#### [What the task asks]
Should a picture appear anywhere in the data, omit it and copy everything else exactly.

#### [Data extract]
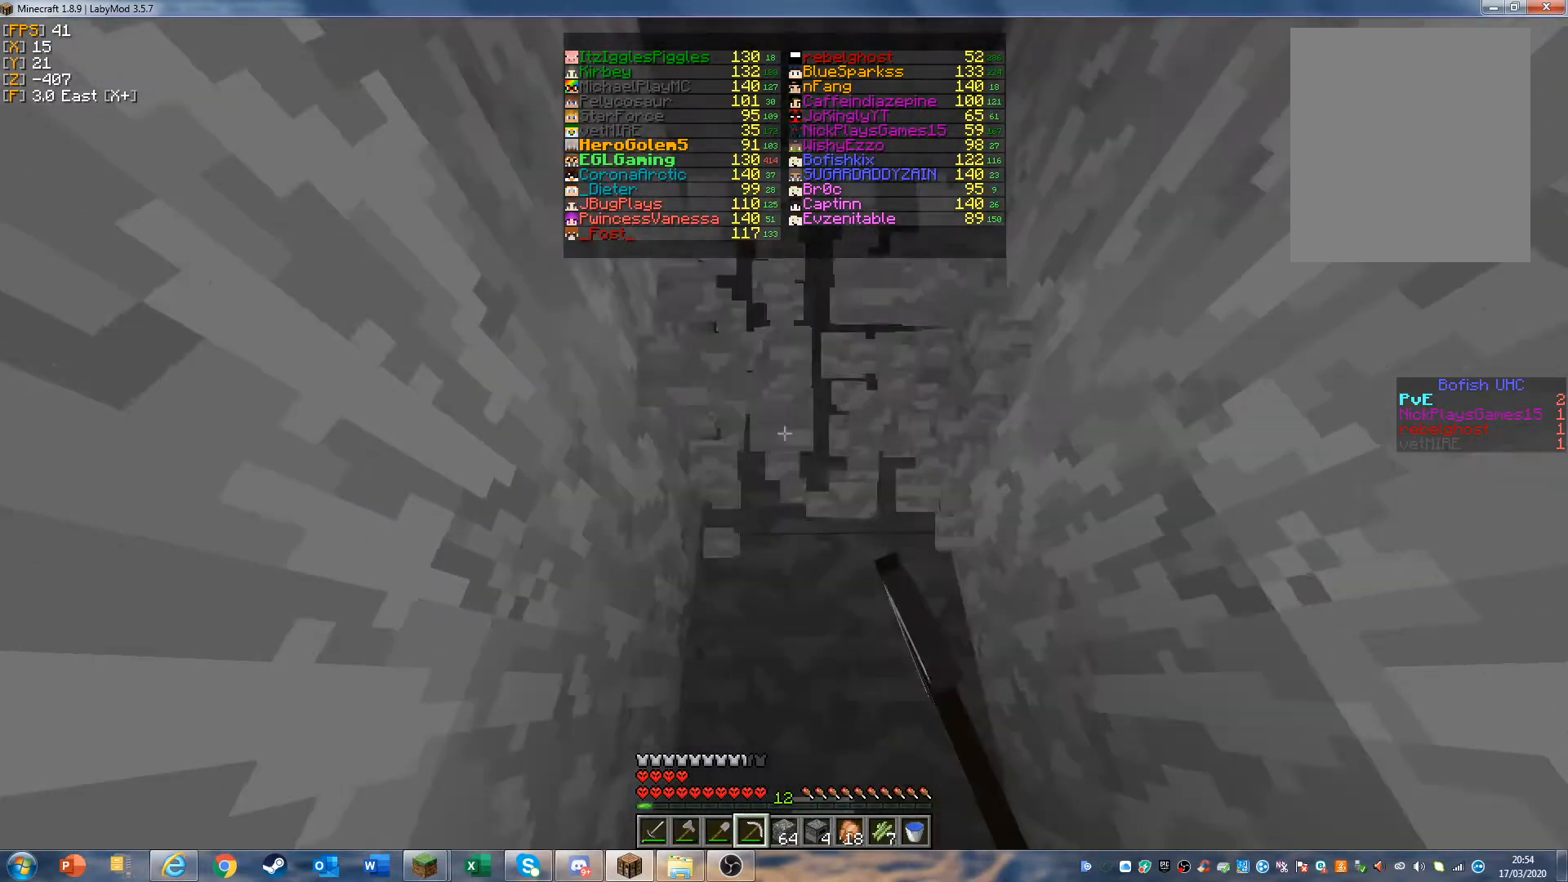
{"keys": ["w"], "mouse": ["left"], "events": []}
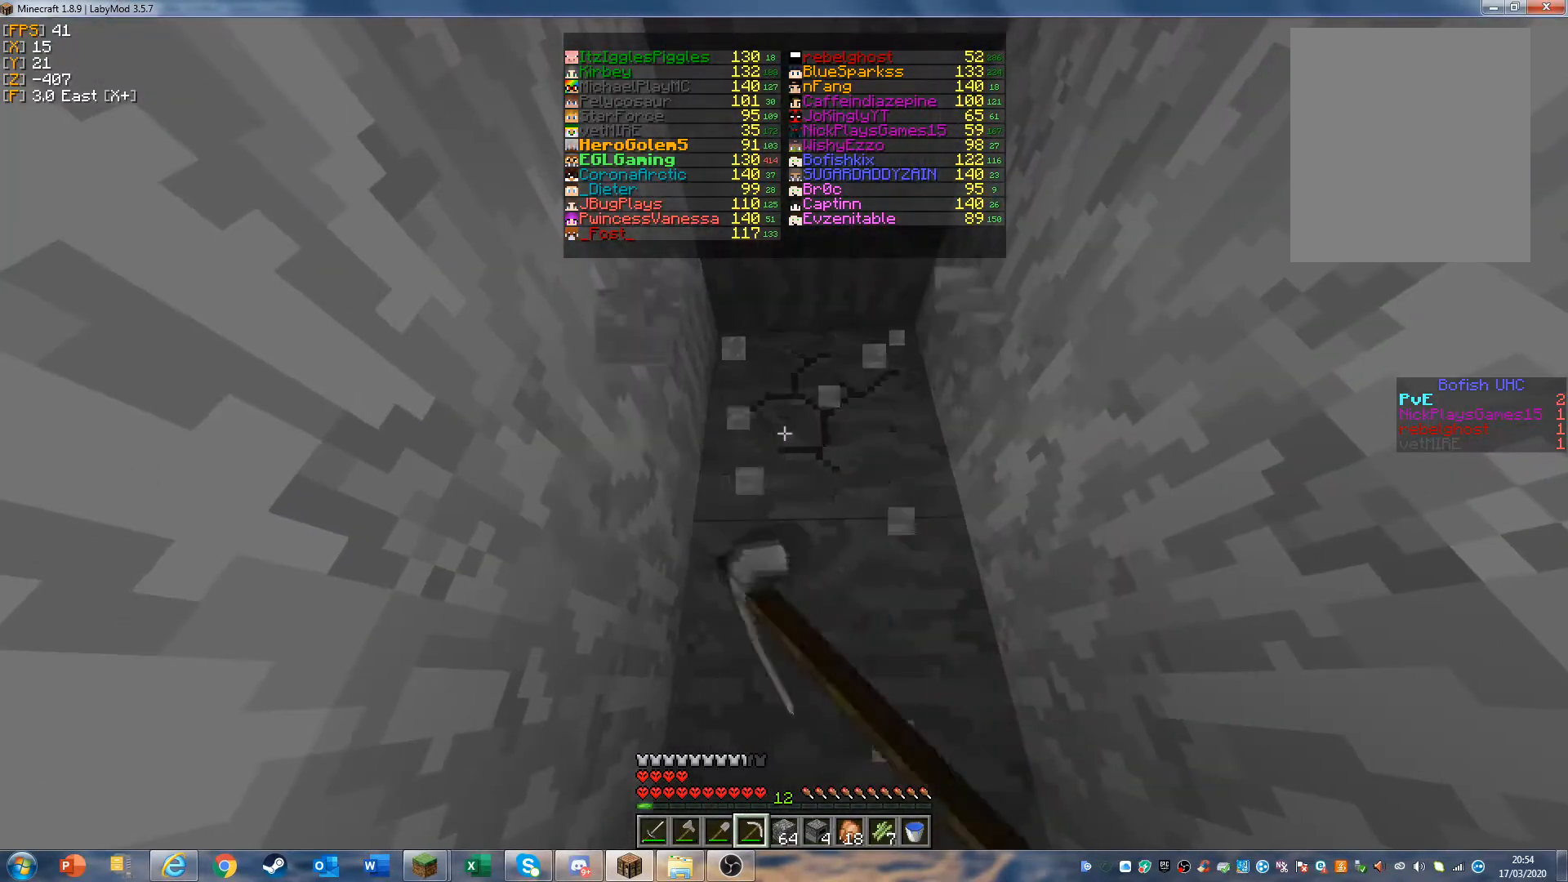
{"keys": ["w"], "mouse": ["left"], "events": []}
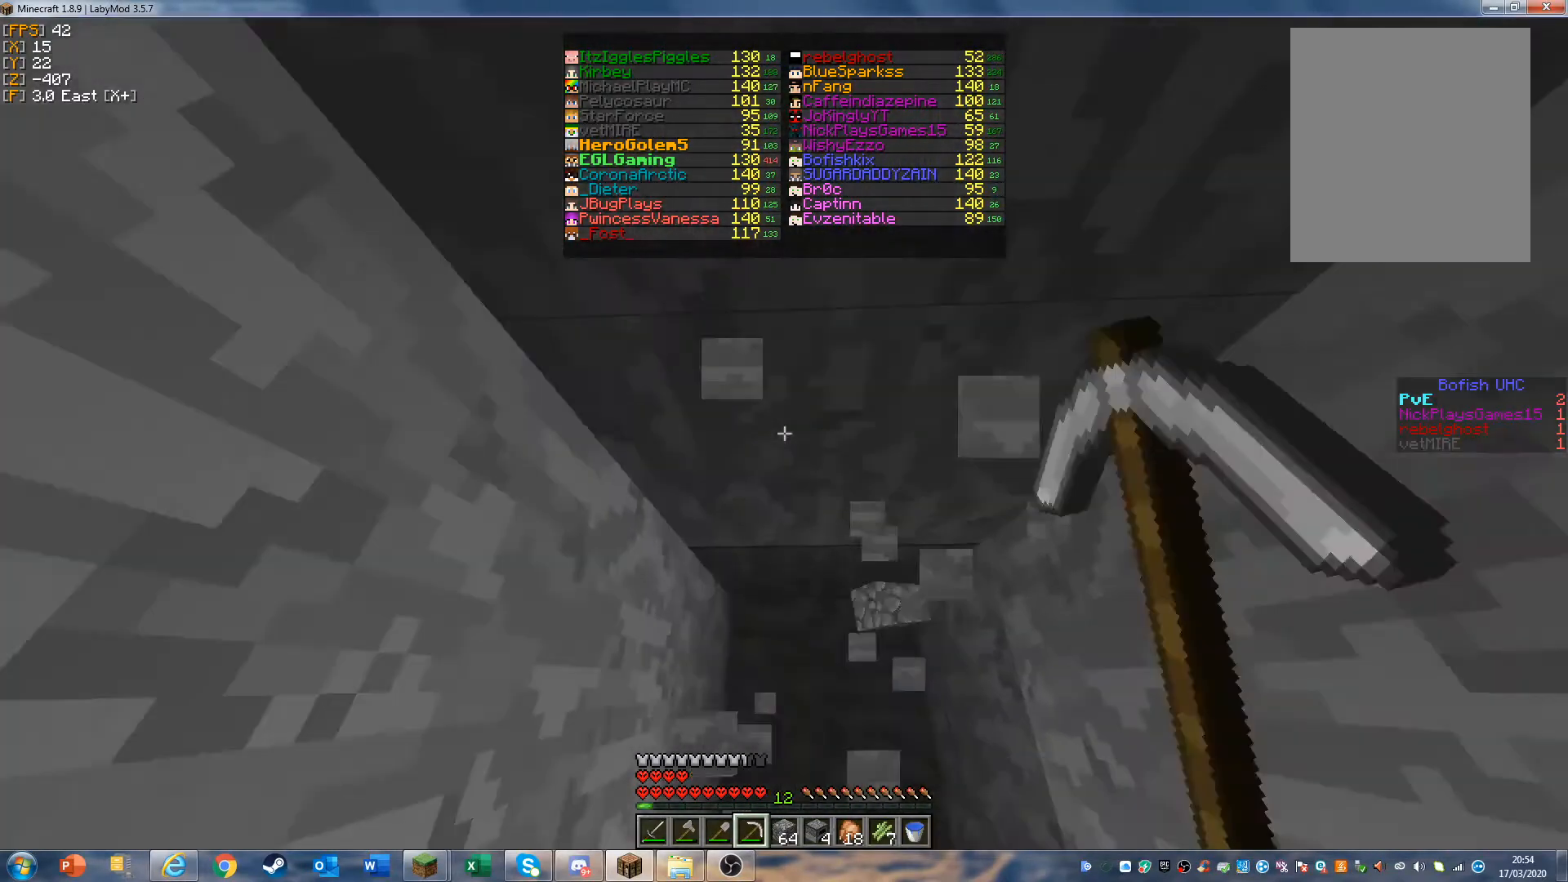
{"keys": ["w"], "mouse": ["left"], "events": []}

#### [Written answer]
{"keys": ["w"], "mouse": ["left"], "events": []}
{"keys": ["w"], "mouse": ["left"], "events": []}
{"keys": ["w"], "mouse": ["left"], "events": []}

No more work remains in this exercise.